Tax Increase Prevention Act of 2014

Tax Increase Prevention Act of 2014

On Tuesday evening, the Senate passed bill H.R. 5771, known as the Tax Increase Prevention Act of 2014, to retroactively extend more than fifty expired tax provisions through 2014. The extender bill passed the House of Representatives on December 3rd and will now to go President Obama for his signature. The bill temporarily extends a host of individual, business and energy tax breaks, including the following most common incentives:

Tax incentives for individuals that are extended through 2014 include:

Deduction for teachers’ expenses: This measure lets school teachers (K-12) deduct up to $250 for the costs of classroom supplies that they buy with their own money. It’s available to all teachers, whether they itemize or not. Qualified expenses must be reduced by any reimbursements from the taxpayer’s employer.

State and local sales tax deduction: If you itemize your taxes, this measure lets you deduct the state and local sales taxes you’ve paid in lieu of state income taxes.

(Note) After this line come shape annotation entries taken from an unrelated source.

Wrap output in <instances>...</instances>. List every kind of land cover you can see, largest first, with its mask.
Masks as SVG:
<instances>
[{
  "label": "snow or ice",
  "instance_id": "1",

Tuition deduction: Among the many education tax breaks on the books, this one is available to all tax filers, whether you itemize or not. With it, you may deduct up to $4,000 in qualified tuition, fees and related expenses for post-secondary education, such as college and graduate school. The deduction may be taken for yourself, your spouse or your dependents.

Deduction for mortgage insurance premiums: If you only put down a small amount to buy a home you may be required to pay for mortgage insurance to protect the lender against default. This provision allows you to treat mortgage insurance premiums as deductible interest on a qualified residence.

Income exclusion for mortgage debt that’s been forgiven: When you sell your home for less than what you owe the bank or your home is foreclosed, the bank may agree to forgive the remaining debt you owe. But the IRS typically treats that forgiven debt as taxable income to you. This tax break allows you exclude from income up to $2 million of cancellation of mortgage debt on a principal residence.

Tax-free IRA withdrawals for charity: With this measure, individuals over 70 1/2 may take tax-free distributions of up to $100,000 from a traditional IRA if the money is distributed directly to an eligible charity. For taxpayers filling a joint income tax return, his or her spouse can also take a tax-free distribution of up to $100,000 from their traditional IRA.

Code Section 25C Credit: This non-business energy property credit rewards taxpayers who make qualified energy efficiency improvements to residential property.

Tax incentives for businesses that are extended through 2014 include:

Bonus Depreciation: Bonus depreciation allows taxpayers to claim an additional first-year depreciation deduction. The bill extends 50% bonus depreciation on qualified property placed in service during 2014. Only new property is eligible for bonus depreciation.

Code Section 179 Expensing: “Section 179” allows taxpayers to immediately deduct, rather than gradually depreciate, the cost of qualified assets place into service, subject to certain limitations. The extenders package sets the dollar limitation at $500,000 for 2014 with a $2 million overall investment limit.

Work Opportunity Tax Credit (WOTC): Employers that hire military veterans and other qualified individuals may be eligible for the WOTC. The credit amount is generally up to $6,000 in qualified firs-year wages.